Extract provided |
Table of Contents

Class OCRBase<T>

Namespace
AiDotNet.ComputerVision.OCR
Assembly
AiDotNet.dll

Base class for OCR models.

public abstract class OCRBase<T>

Type Parameters

T

The numeric type used for calculations.

Inheritance
OCRBase<T>
Derived
Inherited Members

Constructors

OCRBase(OCROptions<T>)

Creates a new OCR model.

protected OCRBase(OCROptions<T> options)

Parameters

options OCROptions<T>

Fields

CharToIndex

Character to index mapping.

protected readonly Dictionary<char, int> CharToIndex

Field Value

Dictionary<char, int>

DefaultCharacterSet

Default character set for recognition.

protected static readonly string DefaultCharacterSet

Field Value

string

IndexToChar

Index to character mapping.

protected readonly Dictionary<int, char> IndexToChar

Field Value

Dictionary<int, char>

NumOps

protected readonly INumericOperations<T> NumOps

Field Value

INumericOperations<T>

Options

protected readonly OCROptions<T> Options

Field Value

OCROptions<T>

Properties

Name

Name of this OCR model.

public abstract string Name { get; }

Property Value

string

VocabularySize

Gets the vocabulary size (number of classes).

public int VocabularySize { get; }

Property Value

int

Methods

ComputeConfidence(Tensor<T>, string)

Computes confidence from logits.

protected T ComputeConfidence(Tensor<T> logits, string decodedText)

Parameters

logits Tensor<T>
decodedText string

Returns

T

DecodeAttention(Tensor<T>, int)

Decodes attention-based output to text.

protected string DecodeAttention(Tensor<T> logits, int endTokenId)

Parameters

logits Tensor<T>
endTokenId int

Returns

string

DecodeCTC(Tensor<T>)

Instructions to follow | In the OCRBase documentation, turn the one-line paragraph that begins "protected readonly Dictionary<char, int>" into a short list that keeps its main facts. None of the rows are needed for the work.

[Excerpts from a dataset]
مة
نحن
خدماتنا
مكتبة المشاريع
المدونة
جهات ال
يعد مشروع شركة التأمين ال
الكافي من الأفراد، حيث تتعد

Result for this exercise |
- Access: protected
- Modifier: readonly
- Type: Dictionary<char, int>
- Field name: CharToIndex